I tried searching for things like ‘size of square from inner grid segments’, but I couldn’t really articulate the thing in a way that got me anywhere. Or, perhaps, nobody has ever really needed this version of this problem solved before (though I find that doubtful). I needed a new angle. I searched OEIS for my sequence, 4, 12, 24, 40, 60, and came up with A046092, ‘4 times triangular numbers’. Now, OEIS is great, but it has a way of presenting a lot of information very tersely, which can be overwhelming. So I googled A046092, and nearly every hit came back to one thing – Aztec diamonds.
Further searching revealed that Aztec diamonds are popular because of the Aztec diamond theorem and the Arctic Circle theorem, both related to domino tilings. This is all very fascinating, but unfortunately presented me with a dead end. Fortunately, I did also discover that Aztec Diamond Equestrian is a company that makes leggings with very functional looking pockets, so that was a win. But on the math side of things, I wasn’t coming up with much. I did, at least, realize that if I rotated my grid and treated each of those segments as the diagonal of a square, I was in fact dealing with an Aztec diamond. If nothing else, this allowed me to confirm that A046092 was the sequence I was dealing with, it allowed me to confirm my original equation, and therefore meant I could test any arbitrary case without manually counting.

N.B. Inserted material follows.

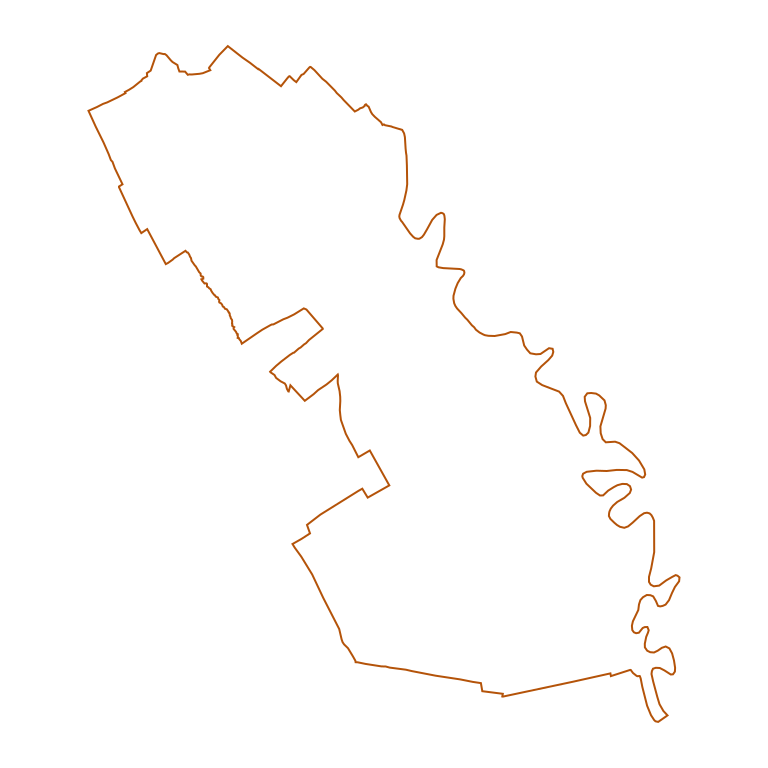 Dranceni, Vaslui, Romania
{"feature_id": "2599482B495393789675", "entity_name": "Dranceni", "entity_type": "district", "adm_level": 2, "iso_a3": "ROU", "parent_name": "Romania", "parent_adm1": "Vaslui", "projection": "albers", "projection_center": [28.101, 46.793], "detail": "fine", "context": "isolated", "style": "outline", "palette": "amber", "viewbox_px": 768, "rotation_deg": 0, "n_neighbors": 0, "source": "geoboundaries", "source_scale": "gbopen_adm2", "svg_char_len": 6068}
<svg xmlns="http://www.w3.org/2000/svg" viewBox="0 0 768 768"><path d="M667.5,715.4L663.4,711.0L659.5,704.2L657.3,696.9L653.2,681.6L651.5,674.0L651.9,671.1L653.0,668.7L655.8,667.8L659.8,668.0L664.4,670.4L670.8,674.5L673.0,674.3L674.9,671.6L675.1,667.8L674.0,660.5L672.1,653.4L669.4,648.4L665.7,646.5L661.9,647.8L657.7,650.7L654.0,652.5L650.2,652.2L647.2,650.7L644.9,647.4L644.8,643.8L646.2,636.9L648.0,632.6L648.7,630.2L647.4,627.0L644.7,627.1L642.7,628.0L638.9,632.7L636.1,633.2L633.9,632.3L632.3,630.1L631.9,625.8L632.9,621.3L638.3,610.0L639.0,604.4L640.4,600.1L643.0,597.2L646.8,595.0L650.4,595.2L653.2,596.4L655.9,601.0L658.0,605.9L660.2,606.4L662.7,605.9L665.6,604.6L669.0,600.2L672.0,593.0L674.9,587.0L679.1,581.3L679.5,577.4L677.5,575.7L675.7,575.1L672.4,576.8L666.2,580.4L659.2,585.6L653.8,586.3L650.7,584.7L649.0,581.9L649.0,576.9L651.2,568.3L654.2,552.1L654.1,520.8L652.8,517.6L651.4,515.1L649.6,513.4L647.0,512.7L644.1,513.2L639.7,516.1L632.7,522.6L628.1,526.4L624.3,527.8L620.0,526.8L617.0,525.0L614.4,522.8L610.4,518.9L608.9,516.0L609.1,513.2L609.5,511.4L610.8,508.6L613.1,505.6L617.3,501.9L624.4,497.8L629.8,493.0L631.1,489.6L630.0,486.2L626.9,484.1L622.3,483.9L617.4,485.2L613.8,487.1L608.2,490.6L603.1,495.4L600.0,495.5L596.0,492.8L586.4,483.7L582.7,477.8L582.3,476.1L583.1,473.7L586.7,471.8L596.4,470.7L606.7,471.0L617.0,469.9L626.9,470.1L632.5,471.9L642.1,477.6L644.0,477.1L645.2,474.5L644.3,469.4L639.0,460.5L632.2,453.0L619.5,443.2L615.1,441.7L605.8,442.3L602.6,439.1L600.7,433.2L600.4,426.4L605.6,408.6L605.8,405.2L604.5,400.4L599.2,395.4L596.0,393.6L591.2,393.0L587.3,393.3L584.7,396.8L585.0,401.3L590.2,417.9L590.1,426.0L588.4,432.6L585.9,435.0L583.2,435.6L579.8,432.7L575.9,425.0L565.8,403.1L563.0,395.9L559.1,391.6L542.2,385.1L536.8,381.6L535.4,376.5L536.0,372.5L541.2,366.5L548.3,360.1L552.2,355.6L553.3,351.9L552.6,348.8L549.0,348.2L540.5,354.0L536.0,354.3L530.3,353.3L527.0,349.6L524.2,345.5L522.0,336.5L519.8,333.3L516.8,332.6L510.7,332.0L505.2,334.1L494.7,336.0L488.4,335.8L485.0,335.2L483.5,334.6L479.5,332.5L475.9,329.7L474.2,327.3L471.9,325.3L467.3,319.7L465.2,317.7L461.4,313.1L457.1,308.5L455.4,306.0L454.2,303.3L453.4,298.8L453.5,295.8L455.4,288.7L457.7,283.1L460.8,278.0L463.0,275.9L464.0,274.3L464.4,272.7L464.1,271.0L463.6,270.4L461.4,269.4L459.7,269.0L443.2,268.1L438.5,267.3L436.7,266.4L436.6,260.0L442.7,244.4L444.0,239.6L444.3,236.2L444.3,227.6L444.8,219.2L444.4,215.8L443.9,214.2L442.6,213.2L441.0,212.8L436.6,214.9L432.2,219.9L427.0,229.4L423.9,234.7L422.0,237.1L419.4,238.7L418.0,238.8L415.2,238.3L413.2,236.8L410.1,233.4L402.1,221.9L401.0,220.7L399.6,218.1L399.3,216.5L399.5,214.9L403.0,204.6L404.3,200.0L406.4,190.5L407.2,184.2L406.9,165.6L406.5,155.7L406.0,152.6L405.6,148.6L404.9,137.1L404.1,133.4L402.2,129.9L392.5,127.0L391.5,126.5L385.0,125.2L383.9,124.4L382.5,125.0L381.0,122.2L374.9,116.9L372.3,114.2L371.0,112.1L368.6,106.6L367.5,106.0L366.0,104.3L365.1,104.8L364.7,105.4L364.7,105.9L362.7,107.5L360.1,108.3L358.3,109.7L354.8,111.5L343.6,100.0L341.5,97.5L336.8,93.1L334.9,90.6L326.1,81.7L322.4,78.8L314.4,70.1L310.7,67.0L310.1,66.9L309.4,67.4L303.6,74.0L301.5,74.9L296.3,82.1L293.8,80.2L289.7,76.2L288.8,76.5L287.1,78.5L281.0,86.2L260.1,70.1L258.5,68.9L258.2,69.2L250.0,62.8L242.5,57.6L227.8,46.1L219.3,54.8L209.3,67.4L209.0,68.0L210.3,70.2L202.8,73.2L199.5,73.8L191.6,74.5L189.3,74.4L187.8,74.8L185.1,71.6L179.4,71.5L178.2,68.1L177.4,65.0L172.5,62.0L170.7,60.2L166.5,55.2L164.8,54.0L163.6,54.1L159.4,53.1L158.1,53.4L156.1,55.0L150.7,70.6L146.9,73.1L147.2,76.3L142.9,78.6L141.4,80.4L141.4,80.9L140.2,81.5L133.3,87.1L129.0,89.8L124.9,92.0L125.5,93.1L117.6,97.4L107.2,102.4L103.0,103.9L97.0,107.0L88.5,110.8L95.7,126.6L103.5,142.4L108.7,154.2L110.9,160.1L112.5,161.8L114.9,168.4L122.5,184.3L119.0,186.5L119.0,187.2L132.6,216.6L135.6,222.7L139.6,230.3L141.3,233.1L147.2,229.1L165.8,264.1L168.1,262.9L172.7,259.6L174.1,258.2L185.5,250.8L186.8,252.3L187.8,252.5L189.2,254.5L190.0,256.6L191.0,258.1L191.5,260.7L194.8,265.4L195.8,266.4L199.2,272.2L200.6,273.5L200.7,275.4L200.9,275.8L201.7,276.5L202.2,276.4L202.9,276.7L203.3,277.2L203.3,278.7L201.4,279.3L202.1,280.6L204.5,283.5L206.1,283.3L206.8,283.6L207.0,284.0L207.0,286.5L208.4,287.3L209.2,288.3L210.6,289.2L211.2,290.7L212.5,292.8L214.4,295.1L215.1,295.4L215.7,296.6L217.9,297.5L218.3,298.9L219.4,300.1L219.1,301.8L219.4,302.5L221.1,303.4L222.1,304.7L222.8,306.5L224.1,307.2L224.9,308.7L226.8,309.3L229.1,312.6L228.9,312.7L229.1,313.0L229.7,313.7L229.8,315.5L230.5,316.8L230.8,318.2L232.0,319.9L232.2,321.4L232.0,323.5L232.4,324.1L232.2,324.6L232.2,325.8L234.2,327.1L233.6,327.7L233.6,328.9L236.0,331.8L236.7,333.4L237.8,334.2L237.3,335.0L237.9,335.9L237.7,337.9L238.8,338.0L239.3,339.2L240.8,341.0L241.8,343.7L256.9,333.3L262.3,329.7L270.5,325.1L271.7,324.5L273.4,324.4L283.3,319.3L287.5,317.7L294.1,314.4L303.8,308.4L306.4,309.5L322.7,328.4L322.8,328.9L309.0,340.0L306.0,343.2L304.1,344.4L300.6,347.5L298.8,348.5L294.0,352.7L293.2,352.8L289.9,354.9L281.3,361.5L276.2,365.8L270.1,371.7L270.5,372.3L274.5,375.0L276.1,377.9L280.6,381.3L284.8,383.5L286.0,385.4L286.9,388.8L288.3,391.4L288.7,391.5L290.4,385.3L304.8,400.8L313.6,394.2L318.1,390.1L326.5,384.5L331.7,380.3L337.8,374.5L338.0,375.2L337.7,381.0L337.8,383.3L339.6,391.2L340.2,396.8L340.3,401.0L339.8,410.1L340.3,415.1L340.9,419.9L345.8,433.8L349.5,440.9L352.2,445.1L358.3,457.2L369.8,450.5L389.3,485.4L367.7,497.6L362.3,488.7L358.4,490.9L320.4,514.6L307.0,524.9L310.0,533.4L301.5,538.9L292.5,544.0L294.7,547.6L301.3,556.7L312.2,574.5L323.2,597.8L339.2,629.0L341.6,639.3L342.6,642.2L344.1,644.4L348.0,648.2L353.0,656.5L355.4,660.8L355.6,662.2L357.7,662.3L365.4,663.9L381.5,666.4L385.7,666.5L389.7,667.6L405.9,669.7L411.9,671.1L435.7,675.7L460.2,679.4L472.8,681.9L480.9,683.1L482.3,691.2L502.8,693.8L502.3,696.5L502.9,696.6L573.1,681.7L610.4,673.4L610.9,676.1L630.2,669.9L630.8,670.0L631.2,670.6L633.0,673.0L636.5,675.8L637.3,676.2L639.7,676.0L639.9,676.3L640.7,678.5L642.3,686.8L647.1,705.7L651.0,715.2L654.2,720.1L655.5,721.3L658.2,721.9L667.5,715.4Z" fill="none" stroke="#b45309" stroke-width="2"/></svg>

I started noticing other patterns, too. The problem is complicated because it’s like a square, but it’s missing the corners. This is where the narrative begins to fall apart. All these thoughts of squares and right triangles, hypotenuses… I established a formula that I have tested for the first 1000 integers in A046092, they all pass. But I cannot come up with a proof that explains it. Furthermore, I am not confident that it actually holds up despite the first 1000 integers validating. The next step is scripting the formulae out to test well beyond 1000.
Now, for my project, I don’t need anywhere near 1000, so the equation is Good Enough. Hell, I could probably hardcode the sequence as far as I need it, and a lookup table would likely be faster than a bunch of math. But now I’m really curious. So for a square x by x units, and y as the xth integer in A046092, I’d love to prove that x=ceil(sqrt(2y)/2). I don’t know that I can, but I would really like to. Ultimately I know I’m looking at a hypotenuse, or an approximation of a hypotenuse, with the Pythagorean theorem being beautifully simple given the area of a square.
I guess, in the end, I have an equation that more than meets my needs. I learned about Aztec diamonds, and I figured out why this problem is not as simple as it originally seems. I also learned about some pretty bangin’ equestrian leggings. I’m going to keep at this, though, because it fascinates me, and I haven’t found a solution in the wild. I’ll report back, but before I do, there will likely be a game-in-a-post to explain why I was trying to solve it in the first place.